* Instructions for the task *
Copy out the material below from the line containing "Rank the series" up to and including its final line, reproducing every line unchanged. Leave the pictures out of your answer.
***
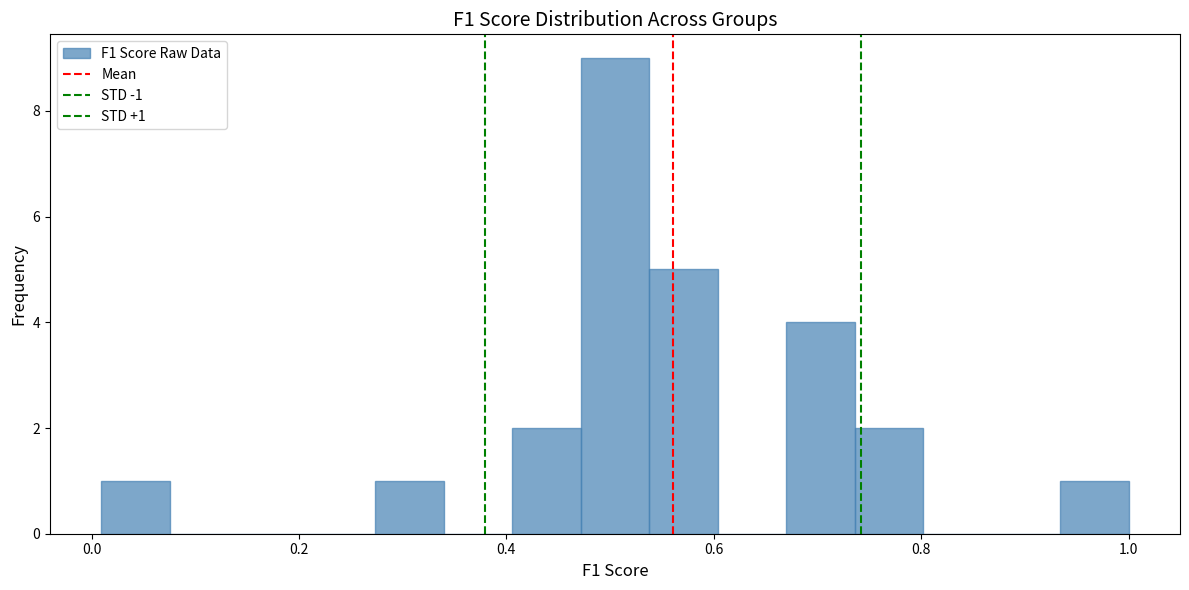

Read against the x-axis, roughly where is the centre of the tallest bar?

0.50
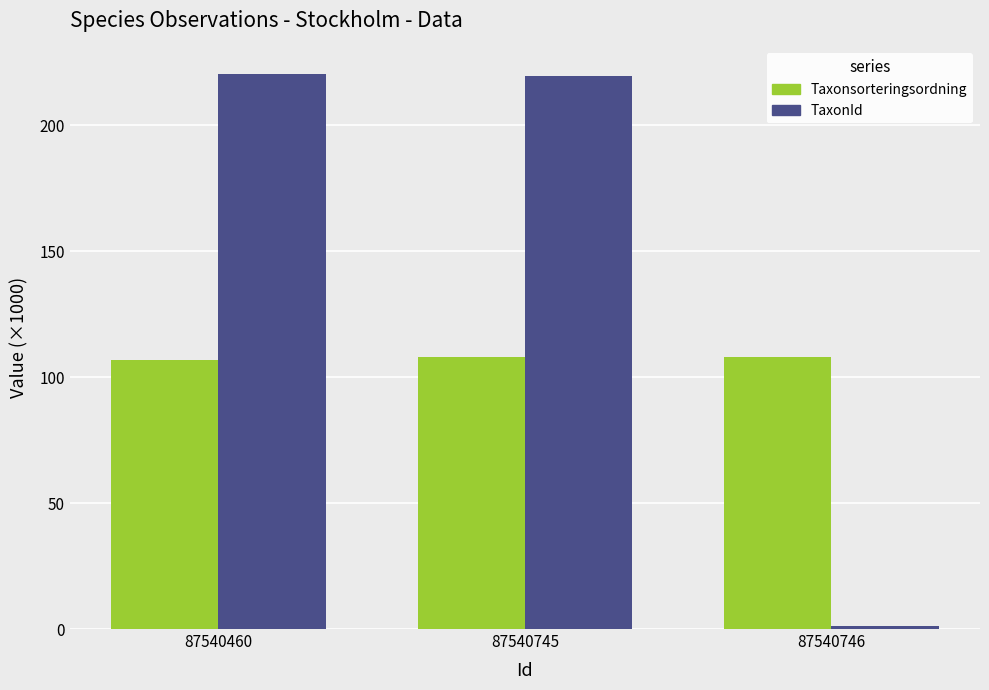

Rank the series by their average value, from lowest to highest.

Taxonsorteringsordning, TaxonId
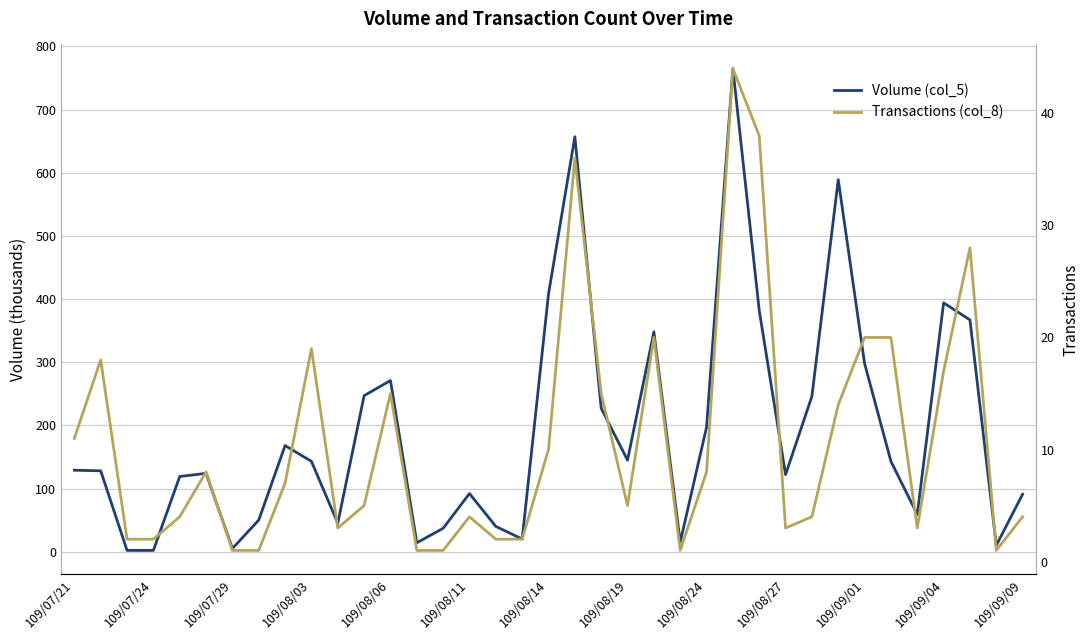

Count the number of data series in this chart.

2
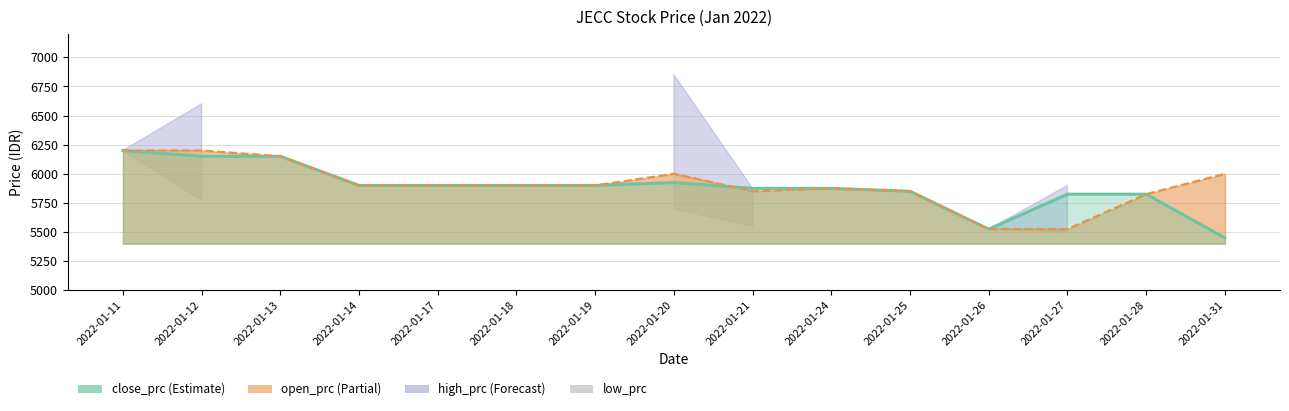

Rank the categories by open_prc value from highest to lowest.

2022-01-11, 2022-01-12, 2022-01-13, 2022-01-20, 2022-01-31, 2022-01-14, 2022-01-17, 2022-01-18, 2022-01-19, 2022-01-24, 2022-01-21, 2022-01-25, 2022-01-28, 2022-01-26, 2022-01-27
***
* Finished exercise *
Rank the series by their average value, from lowest to highest.

Taxonsorteringsordning, TaxonId

Count the number of data series in this chart.

2

Rank the categories by open_prc value from highest to lowest.

2022-01-11, 2022-01-12, 2022-01-13, 2022-01-20, 2022-01-31, 2022-01-14, 2022-01-17, 2022-01-18, 2022-01-19, 2022-01-24, 2022-01-21, 2022-01-25, 2022-01-28, 2022-01-26, 2022-01-27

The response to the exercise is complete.